[comp.unix.wizards] How to increase wordlist size in spell?

rsk@s.cc.purdue.edu (Frozen Wombat) (01/13/88)

I've recently tripled the size of the wordlist used by spell, and now
I'm running into problems with it; I strongly suspect that I'll have
to change some of the constants used to hash the wordlist, but I haven't
been able to nail down precisely what to do.
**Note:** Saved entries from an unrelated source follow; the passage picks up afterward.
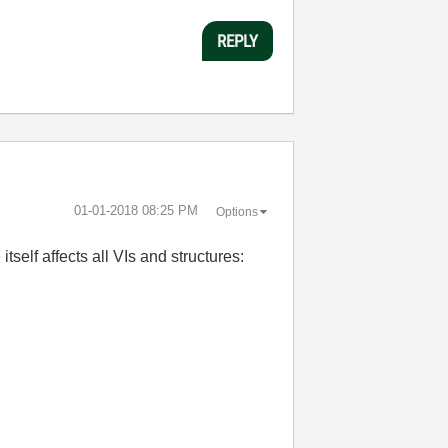
REPLY
‎01-01-2018
08:25 PM
Options
self affects all VIs and structures:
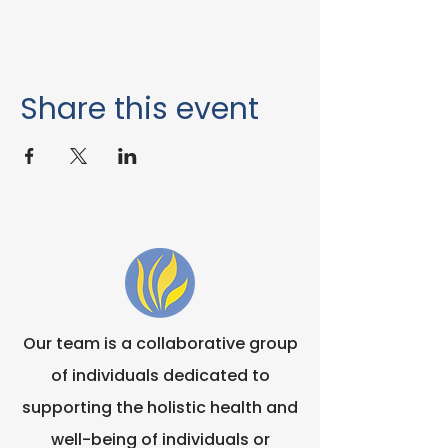
Share this event
Our team is a collaborative group
of individuals dedicated to
supporting the holistic health and
well-being of individuals or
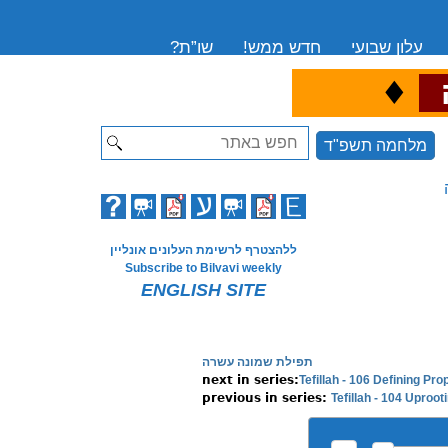
שו”ת?
חדש ממש!
עלון שבועי
♦
ה
Search
מלחמה תשפ"ד
ללהצטרף לרשימת העלונים אונליין
Subscribe to Bilvavi weekly
ENGLISH SITE
תפילת שמונה עשרה
Tefillah - 106 Defining Pr
Tefillah - 104 Uprooti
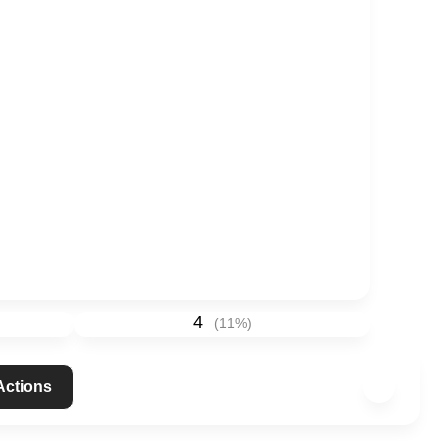
4
(
11
%)
 Actions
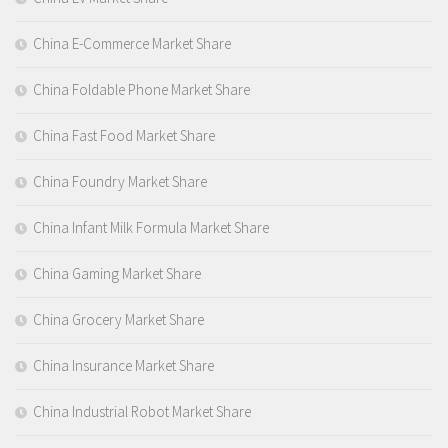
China E-Commerce Market Share
China Foldable Phone Market Share
China Fast Food Market Share
China Foundry Market Share
China Infant Milk Formula Market Share
China Gaming Market Share
China Grocery Market Share
China Insurance Market Share
China Industrial Robot Market Share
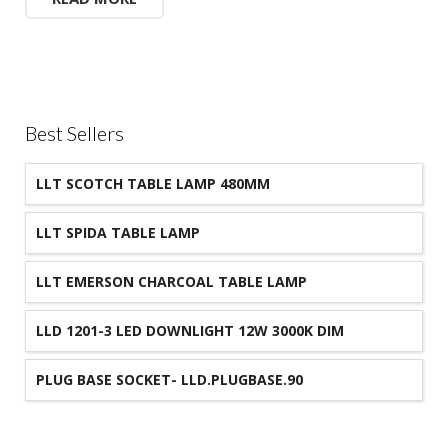
Best Sellers
LLT SCOTCH TABLE LAMP 480MM
LLT SPIDA TABLE LAMP
LLT EMERSON CHARCOAL TABLE LAMP
LLD 1201-3 LED DOWNLIGHT 12W 3000K DIM
90MM CUT-OUT IP44
PLUG BASE SOCKET- LLD.PLUGBASE.90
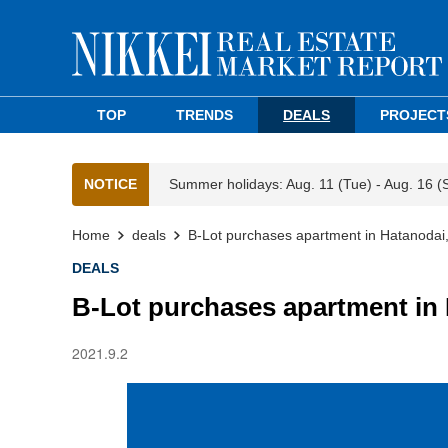
TOP
TRENDS
DEALS
PROJECT
NOTICE
Summer holidays: Aug. 11 (Tue) - Aug. 16 (
Home
deals
B-Lot purchases apartment in Hatanodai
DEALS
B-Lot purchases apartment in
2021.9.2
Here is what I believe to be the relevant code from spell.h:

#else (if unix is defined)
#define SHIFT	4
#define TABSIZE 25000	/*(int)(400000/(1<<shift))--pdp11 compiler deficiency*/
short	tab[TABSIZE];
#endif
long	p[] = { 399871, 399887, 399899, 399911, 399913,
	399937, 399941, 399953, 399979, 399983, 399989, };

#define	NP	(sizeof(p)/sizeof(p[0]))
#define	NW	30

/*
* Hash table for spelling checker has n bits.
* Each word w is hashed by k different (modular) hash functions, hi.
* The bits hi(w), i=1..k, are set for words in the dictionary.
* Assuming independence, the probability that no word of a d-word
* dictionary sets a particular bit is given by the Poisson formula
* P = exp(-y)*y**0/0!, where y=d*k/n.
* The probability that a random string is recognized as a word is then
* (1-P)**k.  For given n and d this is minimum when y=log(2), P=1/2,
* whence one finds, for example, that a 25000-word dictionary in a
* 400000-bit table works best with k=11.
*/

Now, the old spelling list had just under 25000 words; the new one
has just under 80000.  I figured that changing TABSIZE would do the
trick, but it doesn't appear to work.  Then I noticed that the table
p[] seems to be composed of primes close to 400000--and the 400000
comes into the picture because of the comment on TABSIZE.  I think,
but am not sure, that I'll have to come up with some new primes...but
honestly, I'm very confused.  I don't really understand the long comment
in the source, which is unfortunate, 'cause I suspect that the key
I need is there.

Can anyone explain this to me in a little more detail and/or tell me
what I need to do?  The users are gathered outside my office with torches
and things are getting ugly...

Thanks,
Rich Kulawiec, rsk@s.cc.purdue.edu, s.cc.purdue.edu!rsk